You have security cameras behind you at all times, they’re looking at you 24/7; and if you don’t meet standards or their rates, you’re out the door.
You’re just disposable.
People who’ve worked in warehouses for decades, say this is different. This is not the same.
Watching the Frontline Documentary on Amazon, I was reminded of Edward Baptist’s The Half Has Never Been Told. A book about the brutal practices that arisen from the tremendous growth of the cotton trade in the 19th-century.
In the cotton kingdom, “white people inflicted torture far more often than in almost any human society that ever existed.”

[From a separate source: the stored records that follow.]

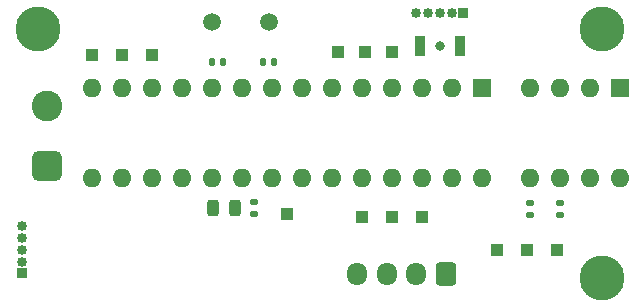
<source format=gbr>
%TF.GenerationSoftware,KiCad,Pcbnew,(6.0.8)*%
%TF.CreationDate,2023-02-17T12:02:06-05:00*%
%TF.ProjectId,Amicro_tst,416d6963-726f-45f7-9473-742e6b696361,rev?*%
%TF.SameCoordinates,Original*%
%TF.FileFunction,Soldermask,Top*%
%TF.FilePolarity,Negative*%
%FSLAX46Y46*%
G04 Gerber Fmt 4.6, Leading zero omitted, Abs format (unit mm)*
G04 Created by KiCad (PCBNEW (6.0.8)) date 2023-02-17 12:02:06*
%MOMM*%
%LPD*%
G01*
G04 APERTURE LIST*
G04 Aperture macros list*
%AMRoundRect*
0 Rectangle with rounded corners*
0 $1 Rounding radius*
0 $2 $3 $4 $5 $6 $7 $8 $9 X,Y pos of 4 corners*
0 Add a 4 corners polygon primitive as box body*
4,1,4,$2,$3,$4,$5,$6,$7,$8,$9,$2,$3,0*
0 Add four circle primitives for the rounded corners*
1,1,$1+$1,$2,$3*
1,1,$1+$1,$4,$5*
1,1,$1+$1,$6,$7*
1,1,$1+$1,$8,$9*
0 Add four rect primitives between the rounded corners*
20,1,$1+$1,$2,$3,$4,$5,0*
20,1,$1+$1,$4,$5,$6,$7,0*
20,1,$1+$1,$6,$7,$8,$9,0*
20,1,$1+$1,$8,$9,$2,$3,0*%
G04 Aperture macros list end*
%ADD10R,1.000000X1.000000*%
%ADD11RoundRect,0.140000X-0.140000X-0.170000X0.140000X-0.170000X0.140000X0.170000X-0.140000X0.170000X0*%
%ADD12C,3.800000*%
%ADD13RoundRect,0.135000X-0.185000X0.135000X-0.185000X-0.135000X0.185000X-0.135000X0.185000X0.135000X0*%
%ADD14R,1.600000X1.600000*%
%ADD15O,1.600000X1.600000*%
%ADD16R,0.850000X0.850000*%
%ADD17O,0.850000X0.850000*%
%ADD18RoundRect,0.250000X0.600000X0.725000X-0.600000X0.725000X-0.600000X-0.725000X0.600000X-0.725000X0*%
%ADD19O,1.700000X1.950000*%
%ADD20C,0.800000*%
%ADD21R,0.900000X1.700000*%
%ADD22C,1.500000*%
%ADD23RoundRect,0.650000X0.650000X-0.650000X0.650000X0.650000X-0.650000X0.650000X-0.650000X-0.650000X0*%
%ADD24C,2.600000*%
%ADD25RoundRect,0.243750X0.243750X0.456250X-0.243750X0.456250X-0.243750X-0.456250X0.243750X-0.456250X0*%
G04 APERTURE END LIST*
D10*
%TO.C,TP(14)*%
X113970000Y-106096000D03*
%TD*%
D11*
%TO.C,C4*%
X128476000Y-106731000D03*
X129436000Y-106731000D03*
%TD*%
D12*
%TO.C,2.2mm*%
X157150000Y-125019000D03*
%TD*%
D13*
%TO.C,R3*%
X151054000Y-118667000D03*
X151054000Y-119687000D03*
%TD*%
D10*
%TO.C,TP(6)*%
X134798000Y-105842000D03*
%TD*%
%TO.C,TP(26)*%
X141910000Y-119812000D03*
%TD*%
D14*
%TO.C,U2*%
X158664000Y-108900000D03*
D15*
X156124000Y-108900000D03*
X153584000Y-108900000D03*
X151044000Y-108900000D03*
X151044000Y-116520000D03*
X153584000Y-116520000D03*
X156124000Y-116520000D03*
X158664000Y-116520000D03*
%TD*%
D11*
%TO.C,C5*%
X124130000Y-106731000D03*
X125090000Y-106731000D03*
%TD*%
D12*
%TO.C,2.2mm*%
X157150000Y-103937000D03*
%TD*%
D16*
%TO.C,J3*%
X108092000Y-124606000D03*
D17*
X108092000Y-123606000D03*
X108092000Y-122606000D03*
X108092000Y-121606000D03*
X108092000Y-120606000D03*
%TD*%
D10*
%TO.C,TP(uc)*%
X148260000Y-122606000D03*
%TD*%
D18*
%TO.C,J1*%
X143942000Y-124638000D03*
D19*
X141442000Y-124638000D03*
X138942000Y-124638000D03*
X136442000Y-124638000D03*
%TD*%
D13*
%TO.C,R1*%
X127686000Y-118540000D03*
X127686000Y-119560000D03*
%TD*%
D10*
%TO.C,TP(uc)*%
X150800000Y-122606000D03*
%TD*%
%TO.C,TP(12)*%
X119050000Y-106096000D03*
%TD*%
%TO.C,TP(19)*%
X130480000Y-119558000D03*
%TD*%
D20*
%TO.C,SW1*%
X143434000Y-105334000D03*
D21*
X141734000Y-105334000D03*
X145134000Y-105334000D03*
%TD*%
D10*
%TO.C,TP(4)*%
X139370000Y-105842000D03*
%TD*%
%TO.C,TP(24)*%
X136830000Y-119812000D03*
%TD*%
%TO.C,TP(25)*%
X139370000Y-119812000D03*
%TD*%
%TO.C,TP(uc)*%
X153340000Y-122606000D03*
%TD*%
D22*
%TO.C,Y1*%
X124130000Y-103302000D03*
X129010000Y-103302000D03*
%TD*%
D23*
%TO.C,J4*%
X110160000Y-115494000D03*
D24*
X110160000Y-110414000D03*
%TD*%
D10*
%TO.C,TP(7)*%
X137084000Y-105842000D03*
%TD*%
D12*
%TO.C,2.2mm*%
X109398000Y-103937000D03*
%TD*%
D25*
%TO.C,D1*%
X126083500Y-119050000D03*
X124208500Y-119050000D03*
%TD*%
D13*
%TO.C,R4*%
X153594000Y-118667000D03*
X153594000Y-119687000D03*
%TD*%
D16*
%TO.C,J2*%
X145434000Y-102576000D03*
D17*
X144434000Y-102576000D03*
X143434000Y-102576000D03*
X142434000Y-102576000D03*
X141434000Y-102576000D03*
%TD*%
D14*
%TO.C,U1*%
X146990000Y-108890000D03*
D15*
X144450000Y-108890000D03*
X141910000Y-108890000D03*
X139370000Y-108890000D03*
X136830000Y-108890000D03*
X134290000Y-108890000D03*
X131750000Y-108890000D03*
X129210000Y-108890000D03*
X126670000Y-108890000D03*
X124130000Y-108890000D03*
X121590000Y-108890000D03*
X119050000Y-108890000D03*
X116510000Y-108890000D03*
X113970000Y-108890000D03*
X113970000Y-116510000D03*
X116510000Y-116510000D03*
X119050000Y-116510000D03*
X121590000Y-116510000D03*
X124130000Y-116510000D03*
X126670000Y-116510000D03*
X129210000Y-116510000D03*
X131750000Y-116510000D03*
X134290000Y-116510000D03*
X136830000Y-116510000D03*
X139370000Y-116510000D03*
X141910000Y-116510000D03*
X144450000Y-116510000D03*
X146990000Y-116510000D03*
%TD*%
D10*
%TO.C,TP(13)*%
X116510000Y-106096000D03*
%TD*%
M02*

</source>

[H]istorians like Sven Beckert, Robin Blackburn and Walter Johnson have emphasized that cotton, the raw material of the early Industrial Revolution, was by far the most important commodity in 19th-century international trade and that capital accumulated through slave labor flowed into the coffers of Northern and British bankers, merchants and manufacturers. And far from being economically backward, slave owners pioneered advances in modern accounting and finance….
Violence, Baptist contends, explains the remarkable increase of labor productivity on cotton plantations. Without any technological innovations in cotton picking, output per hand rose dramatically between 1800 and 1860. Some economic historians have attributed this to incentives like money payments for good work and the opportunity to rise to skilled positions. Baptist rejects this explanation.